Problem>
Having read the records, set them all down exactly as they appear.

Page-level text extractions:

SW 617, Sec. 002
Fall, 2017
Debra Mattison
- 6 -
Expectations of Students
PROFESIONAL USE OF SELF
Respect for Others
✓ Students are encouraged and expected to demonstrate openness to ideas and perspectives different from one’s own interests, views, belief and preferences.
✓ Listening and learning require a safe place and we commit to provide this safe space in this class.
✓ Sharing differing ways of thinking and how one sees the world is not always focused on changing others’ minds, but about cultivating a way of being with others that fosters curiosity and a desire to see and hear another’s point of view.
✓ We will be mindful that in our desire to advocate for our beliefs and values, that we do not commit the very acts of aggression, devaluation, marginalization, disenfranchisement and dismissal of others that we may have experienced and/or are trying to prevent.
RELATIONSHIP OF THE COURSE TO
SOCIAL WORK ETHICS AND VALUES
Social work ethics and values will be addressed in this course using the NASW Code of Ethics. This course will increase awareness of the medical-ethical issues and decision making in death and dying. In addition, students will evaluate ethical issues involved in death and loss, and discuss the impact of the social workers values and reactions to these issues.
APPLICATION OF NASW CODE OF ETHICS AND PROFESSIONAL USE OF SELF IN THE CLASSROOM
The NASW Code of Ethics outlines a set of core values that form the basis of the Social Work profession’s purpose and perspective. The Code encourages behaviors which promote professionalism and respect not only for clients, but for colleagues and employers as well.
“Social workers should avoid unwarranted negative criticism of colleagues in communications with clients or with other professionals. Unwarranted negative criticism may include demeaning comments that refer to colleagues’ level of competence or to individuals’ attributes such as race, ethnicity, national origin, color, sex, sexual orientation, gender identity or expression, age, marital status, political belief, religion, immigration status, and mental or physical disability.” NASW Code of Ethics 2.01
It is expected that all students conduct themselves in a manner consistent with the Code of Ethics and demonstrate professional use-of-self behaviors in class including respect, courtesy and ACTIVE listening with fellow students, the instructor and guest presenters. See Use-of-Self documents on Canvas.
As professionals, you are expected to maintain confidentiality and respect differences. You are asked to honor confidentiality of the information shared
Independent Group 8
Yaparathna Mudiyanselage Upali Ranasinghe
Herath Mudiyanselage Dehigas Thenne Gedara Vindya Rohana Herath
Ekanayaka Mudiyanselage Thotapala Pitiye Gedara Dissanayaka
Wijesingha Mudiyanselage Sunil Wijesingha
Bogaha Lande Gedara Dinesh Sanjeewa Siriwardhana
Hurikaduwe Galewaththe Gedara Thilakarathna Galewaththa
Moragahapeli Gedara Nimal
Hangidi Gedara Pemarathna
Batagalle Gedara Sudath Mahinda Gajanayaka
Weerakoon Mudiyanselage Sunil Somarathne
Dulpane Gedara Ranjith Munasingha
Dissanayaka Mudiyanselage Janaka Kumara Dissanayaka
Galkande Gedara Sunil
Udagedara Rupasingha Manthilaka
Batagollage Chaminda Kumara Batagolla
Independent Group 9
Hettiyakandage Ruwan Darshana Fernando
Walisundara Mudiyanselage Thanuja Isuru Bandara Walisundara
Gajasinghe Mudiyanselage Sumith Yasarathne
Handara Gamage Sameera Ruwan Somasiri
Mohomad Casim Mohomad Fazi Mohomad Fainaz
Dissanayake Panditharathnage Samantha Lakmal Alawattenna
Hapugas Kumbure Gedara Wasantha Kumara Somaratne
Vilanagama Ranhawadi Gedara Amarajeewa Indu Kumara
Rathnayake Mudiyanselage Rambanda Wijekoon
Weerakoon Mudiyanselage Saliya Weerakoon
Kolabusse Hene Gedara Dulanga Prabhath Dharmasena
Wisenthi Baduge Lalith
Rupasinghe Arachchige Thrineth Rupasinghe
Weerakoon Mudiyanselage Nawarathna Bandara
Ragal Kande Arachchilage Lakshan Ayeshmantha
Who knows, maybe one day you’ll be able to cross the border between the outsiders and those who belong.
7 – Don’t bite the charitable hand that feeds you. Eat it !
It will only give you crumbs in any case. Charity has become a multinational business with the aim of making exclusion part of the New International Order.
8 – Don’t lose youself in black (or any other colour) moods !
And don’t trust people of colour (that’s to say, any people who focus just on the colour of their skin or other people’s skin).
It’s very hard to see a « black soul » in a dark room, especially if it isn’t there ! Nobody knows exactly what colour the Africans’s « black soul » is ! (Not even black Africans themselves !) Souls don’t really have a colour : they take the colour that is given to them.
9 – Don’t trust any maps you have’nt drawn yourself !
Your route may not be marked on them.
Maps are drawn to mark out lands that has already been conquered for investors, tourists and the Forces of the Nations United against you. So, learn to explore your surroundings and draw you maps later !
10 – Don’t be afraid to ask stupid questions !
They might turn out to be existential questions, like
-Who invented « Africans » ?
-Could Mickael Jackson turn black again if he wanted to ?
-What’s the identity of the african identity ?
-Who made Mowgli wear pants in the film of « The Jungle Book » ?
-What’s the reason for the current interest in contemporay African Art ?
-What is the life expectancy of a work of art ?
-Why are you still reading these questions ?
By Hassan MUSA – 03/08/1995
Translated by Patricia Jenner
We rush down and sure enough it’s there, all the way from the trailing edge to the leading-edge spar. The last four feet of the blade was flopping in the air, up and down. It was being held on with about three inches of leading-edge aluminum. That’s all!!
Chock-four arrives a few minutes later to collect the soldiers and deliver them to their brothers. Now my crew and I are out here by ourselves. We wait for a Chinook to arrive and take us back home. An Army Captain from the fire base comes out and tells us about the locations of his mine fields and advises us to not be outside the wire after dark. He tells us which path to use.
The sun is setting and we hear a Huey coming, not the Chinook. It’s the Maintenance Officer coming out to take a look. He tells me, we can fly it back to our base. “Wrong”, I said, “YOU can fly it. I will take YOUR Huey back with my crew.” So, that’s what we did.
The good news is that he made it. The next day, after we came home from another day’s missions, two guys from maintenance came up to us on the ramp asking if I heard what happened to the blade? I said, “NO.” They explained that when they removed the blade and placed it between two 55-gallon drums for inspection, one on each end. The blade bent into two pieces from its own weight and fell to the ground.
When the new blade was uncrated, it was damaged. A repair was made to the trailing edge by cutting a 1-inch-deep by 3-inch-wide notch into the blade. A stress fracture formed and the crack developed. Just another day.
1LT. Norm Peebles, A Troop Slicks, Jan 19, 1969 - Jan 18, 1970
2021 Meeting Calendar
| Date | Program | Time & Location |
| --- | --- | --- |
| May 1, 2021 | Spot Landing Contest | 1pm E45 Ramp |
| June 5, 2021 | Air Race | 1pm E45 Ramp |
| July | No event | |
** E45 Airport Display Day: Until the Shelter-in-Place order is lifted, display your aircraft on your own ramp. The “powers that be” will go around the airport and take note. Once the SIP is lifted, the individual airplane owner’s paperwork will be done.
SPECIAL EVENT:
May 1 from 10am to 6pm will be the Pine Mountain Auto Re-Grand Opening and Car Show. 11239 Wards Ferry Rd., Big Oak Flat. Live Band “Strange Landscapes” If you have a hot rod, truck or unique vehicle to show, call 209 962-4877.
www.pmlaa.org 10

Solution to this problem>
SW 617, Sec. 002
Fall, 2017
Debra Mattison
- 6 -
Expectations of Students
PROFESIONAL USE OF SELF
Respect for Others
✓ Students are encouraged and expected to demonstrate openness to ideas and perspectives different from one’s own interests, views, belief and preferences.
✓ Listening and learning require a safe place and we commit to provide this safe space in this class.
✓ Sharing differing ways of thinking and how one sees the world is not always focused on changing others’ minds, but about cultivating a way of being with others that fosters curiosity and a desire to see and hear another’s point of view.
✓ We will be mindful that in our desire to advocate for our beliefs and values, that we do not commit the very acts of aggression, devaluation, marginalization, disenfranchisement and dismissal of others that we may have experienced and/or are trying to prevent.
RELATIONSHIP OF THE COURSE TO
SOCIAL WORK ETHICS AND VALUES
Social work ethics and values will be addressed in this course using the NASW Code of Ethics. This course will increase awareness of the medical-ethical issues and decision making in death and dying. In addition, students will evaluate ethical issues involved in death and loss, and discuss the impact of the social workers values and reactions to these issues.
APPLICATION OF NASW CODE OF ETHICS AND PROFESSIONAL USE OF SELF IN THE CLASSROOM
The NASW Code of Ethics outlines a set of core values that form the basis of the Social Work profession’s purpose and perspective. The Code encourages behaviors which promote professionalism and respect not only for clients, but for colleagues and employers as well.
“Social workers should avoid unwarranted negative criticism of colleagues in communications with clients or with other professionals. Unwarranted negative criticism may include demeaning comments that refer to colleagues’ level of competence or to individuals’ attributes such as race, ethnicity, national origin, color, sex, sexual orientation, gender identity or expression, age, marital status, political belief, religion, immigration status, and mental or physical disability.” NASW Code of Ethics 2.01
It is expected that all students conduct themselves in a manner consistent with the Code of Ethics and demonstrate professional use-of-self behaviors in class including respect, courtesy and ACTIVE listening with fellow students, the instructor and guest presenters. See Use-of-Self documents on Canvas.
As professionals, you are expected to maintain confidentiality and respect differences. You are asked to honor confidentiality of the information shared
Independent Group 8
Yaparathna Mudiyanselage Upali Ranasinghe
Herath Mudiyanselage Dehigas Thenne Gedara Vindya Rohana Herath
Ekanayaka Mudiyanselage Thotapala Pitiye Gedara Dissanayaka
Wijesingha Mudiyanselage Sunil Wijesingha
Bogaha Lande Gedara Dinesh Sanjeewa Siriwardhana
Hurikaduwe Galewaththe Gedara Thilakarathna Galewaththa
Moragahapeli Gedara Nimal
Hangidi Gedara Pemarathna
Batagalle Gedara Sudath Mahinda Gajanayaka
Weerakoon Mudiyanselage Sunil Somarathne
Dulpane Gedara Ranjith Munasingha
Dissanayaka Mudiyanselage Janaka Kumara Dissanayaka
Galkande Gedara Sunil
Udagedara Rupasingha Manthilaka
Batagollage Chaminda Kumara Batagolla
Independent Group 9
Hettiyakandage Ruwan Darshana Fernando
Walisundara Mudiyanselage Thanuja Isuru Bandara Walisundara
Gajasinghe Mudiyanselage Sumith Yasarathne
Handara Gamage Sameera Ruwan Somasiri
Mohomad Casim Mohomad Fazi Mohomad Fainaz
Dissanayake Panditharathnage Samantha Lakmal Alawattenna
Hapugas Kumbure Gedara Wasantha Kumara Somaratne
Vilanagama Ranhawadi Gedara Amarajeewa Indu Kumara
Rathnayake Mudiyanselage Rambanda Wijekoon
Weerakoon Mudiyanselage Saliya Weerakoon
Kolabusse Hene Gedara Dulanga Prabhath Dharmasena
Wisenthi Baduge Lalith
Rupasinghe Arachchige Thrineth Rupasinghe
Weerakoon Mudiyanselage Nawarathna Bandara
Ragal Kande Arachchilage Lakshan Ayeshmantha
Who knows, maybe one day you’ll be able to cross the border between the outsiders and those who belong.
7 – Don’t bite the charitable hand that feeds you. Eat it !
It will only give you crumbs in any case. Charity has become a multinational business with the aim of making exclusion part of the New International Order.
8 – Don’t lose youself in black (or any other colour) moods !
And don’t trust people of colour (that’s to say, any people who focus just on the colour of their skin or other people’s skin).
It’s very hard to see a « black soul » in a dark room, especially if it isn’t there ! Nobody knows exactly what colour the Africans’s « black soul » is ! (Not even black Africans themselves !) Souls don’t really have a colour : they take the colour that is given to them.
9 – Don’t trust any maps you have’nt drawn yourself !
Your route may not be marked on them.
Maps are drawn to mark out lands that has already been conquered for investors, tourists and the Forces of the Nations United against you. So, learn to explore your surroundings and draw you maps later !
10 – Don’t be afraid to ask stupid questions !
They might turn out to be existential questions, like
-Who invented « Africans » ?
-Could Mickael Jackson turn black again if he wanted to ?
-What’s the identity of the african identity ?
-Who made Mowgli wear pants in the film of « The Jungle Book » ?
-What’s the reason for the current interest in contemporay African Art ?
-What is the life expectancy of a work of art ?
-Why are you still reading these questions ?
By Hassan MUSA – 03/08/1995
Translated by Patricia Jenner
We rush down and sure enough it’s there, all the way from the trailing edge to the leading-edge spar. The last four feet of the blade was flopping in the air, up and down. It was being held on with about three inches of leading-edge aluminum. That’s all!!
Chock-four arrives a few minutes later to collect the soldiers and deliver them to their brothers. Now my crew and I are out here by ourselves. We wait for a Chinook to arrive and take us back home. An Army Captain from the fire base comes out and tells us about the locations of his mine fields and advises us to not be outside the wire after dark. He tells us which path to use.
The sun is setting and we hear a Huey coming, not the Chinook. It’s the Maintenance Officer coming out to take a look. He tells me, we can fly it back to our base. “Wrong”, I said, “YOU can fly it. I will take YOUR Huey back with my crew.” So, that’s what we did.
The good news is that he made it. The next day, after we came home from another day’s missions, two guys from maintenance came up to us on the ramp asking if I heard what happened to the blade? I said, “NO.” They explained that when they removed the blade and placed it between two 55-gallon drums for inspection, one on each end. The blade bent into two pieces from its own weight and fell to the ground.
When the new blade was uncrated, it was damaged. A repair was made to the trailing edge by cutting a 1-inch-deep by 3-inch-wide notch into the blade. A stress fracture formed and the crack developed. Just another day.
1LT. Norm Peebles, A Troop Slicks, Jan 19, 1969 - Jan 18, 1970
2021 Meeting Calendar
| Date | Program | Time & Location |
| --- | --- | --- |
| May 1, 2021 | Spot Landing Contest | 1pm E45 Ramp |
| June 5, 2021 | Air Race | 1pm E45 Ramp |
| July | No event | |
** E45 Airport Display Day: Until the Shelter-in-Place order is lifted, display your aircraft on your own ramp. The “powers that be” will go around the airport and take note. Once the SIP is lifted, the individual airplane owner’s paperwork will be done.
SPECIAL EVENT:
May 1 from 10am to 6pm will be the Pine Mountain Auto Re-Grand Opening and Car Show. 11239 Wards Ferry Rd., Big Oak Flat. Live Band “Strange Landscapes” If you have a hot rod, truck or unique vehicle to show, call 209 962-4877.
www.pmlaa.org 10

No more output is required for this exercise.